22 Ve öyle oldu ki şeytan, halkın görmüş olduğu bu işaretlere ve mucizelere inanmamaları ve yüreklerini katılaştırmaları için bundan böyle onların aralarına yalanlar göndermeye başladı; fakat bu yalanlara ve aldatmacalara rağmen halkın büyük bir bölümü iman edip Rab’be döndü.
23 Ve öyle oldu ki Nefi ve daha birçokları halkın arasına girerek tövbe için vaftiz ettiler; bunun sayesinde çok günahlar bağışlandı. Ve böylece halk ülkede tekrar huzur bulmaya başladı.
24 Ve artık çekişme kalmamıştı, ancak bazı kimseler Musa yasasına uymanın bundan böyle gerekli olmadığını kutsal yazılarla kanıtlamaya çalışarak vaaz vermeye başladılar. Şimdi onlar kutsal yazıları anlamadıklarından bu konuda yanılıyorlardı.
25 Fakat öyle oldu ki onlar kısa zamanda doğru inanca dönerek hatalarını kabul ettiler; çünkü yasanın henüz tamamlanmadığı, ama her zerresinin tamamlanacağı kendilerine bildirildi; evet, Musa yasasının tamamlanması gerekeceğine dair onlara söz geldi; evet, her şey tamamlanıncaya kadar hiçbir harf ya da nokta eksilmeyecekti; bu yüzden bu aynı yılda onlara hataları gösterildi; onlar da hatalarını kabul ettiler.
26 Ve böylece doksan ikinci yıl bütün kutsal peygamberlerin peygamberlik sözlerine göre yerine gelmiş olan işaretlerden dolayı halka müjdeler getirerek geçti.
27 Ve öyle oldu ki dağlarda yaşayan ve ülkeye zarar veren Gadiyanton eşkıyalarının dışında doksan üçüncü yıl da huzur içinde geçti; sığındıkları ve gizlendikleri yerler çok kuvvetli olduğundan halk onlarla baş edemiyordu; bu yüzden onlar halkın arasında birçok cinayet işleyip birçok insanı acımasızca öldürdüler.
28 Ve öyle oldu ki doksan dördüncü yılda bu eşkıyalar büyük ölçüde çoğalmaya başladı; çünkü Nefililer’in arasından birçok bölücü onların yanına kaçmıştı; bu durum ülkede kalan Nefililer’e büyük üzüntü veriyordu.

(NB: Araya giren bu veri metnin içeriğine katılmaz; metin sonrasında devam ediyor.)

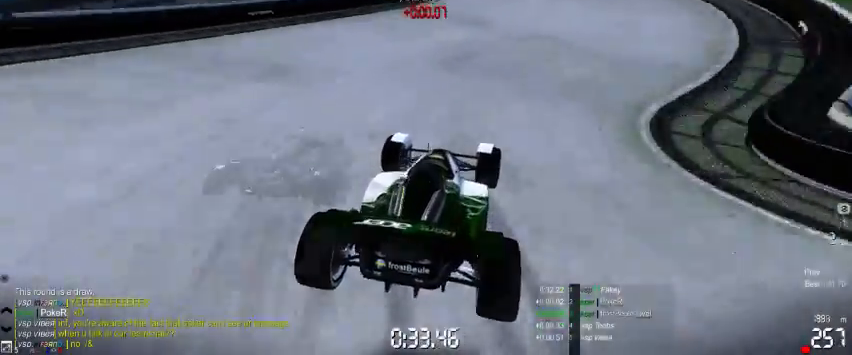
{"buttons": [], "left_stick": "right"}
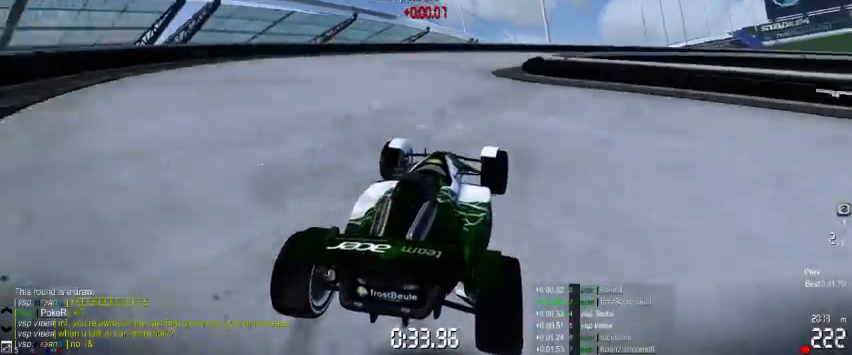
{"buttons": [], "left_stick": "right", "events": []}
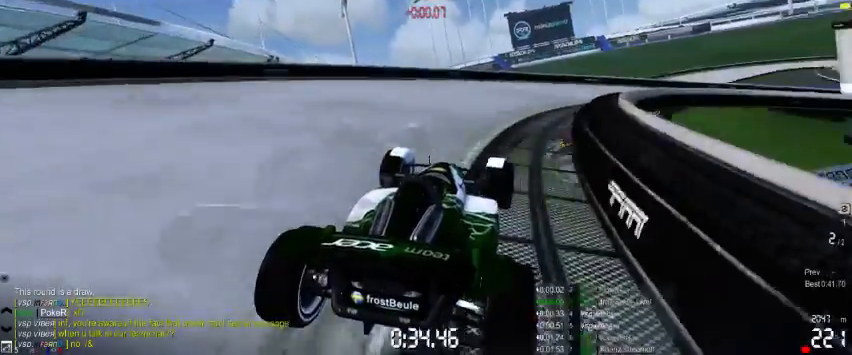
{"buttons": [], "left_stick": "right", "events": []}
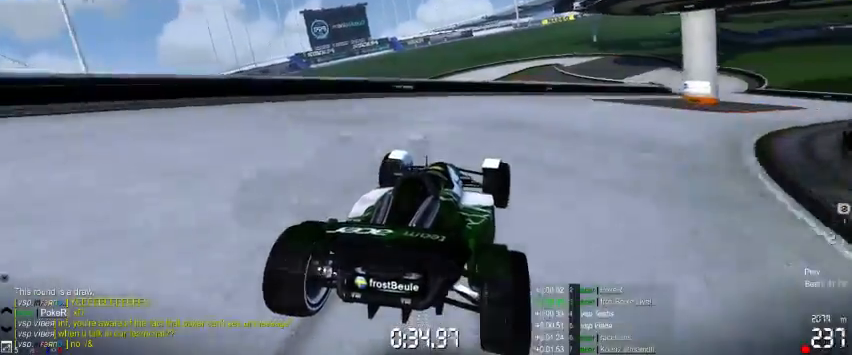
{"buttons": [], "left_stick": "right", "events": []}
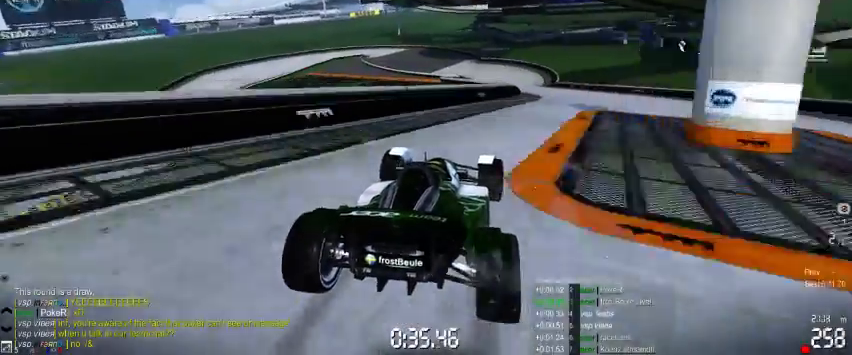
{"buttons": [], "left_stick": "left", "events": [[233, "left_stick", "left"]]}
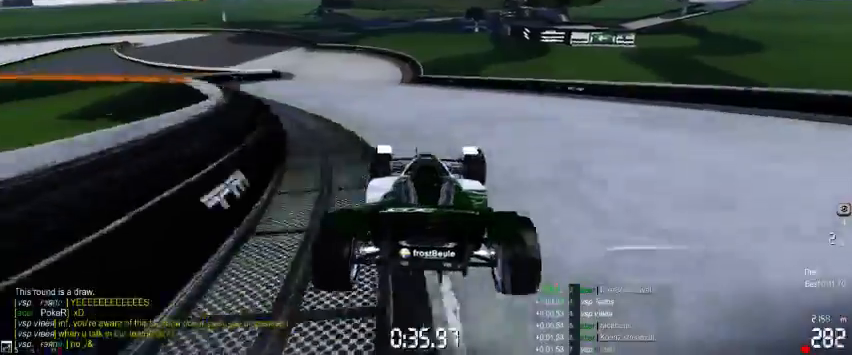
{"buttons": [], "left_stick": "left", "events": []}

29 Ve Lamanlılar’ın arasında da büyük bir üzüntü kaynağı vardı; çünkü işte, onların yıllar geçip de büyüyüp kuvvetlenmeye başlayan çocukları kendi başlarını alıp, bazı Zoramlılar’ın yalanlarına ve pohpohlayıcı sözlerine kanarak bu Gadiyanton eşkıyalarına katılmışlardı.
30 Ve böylece Lamanlılar da sıkıntı içindeydiler ve yükselen yeni neslin işlediği kötülükler yüzünden inançları ve doğrulukları azalmaya başlamıştı.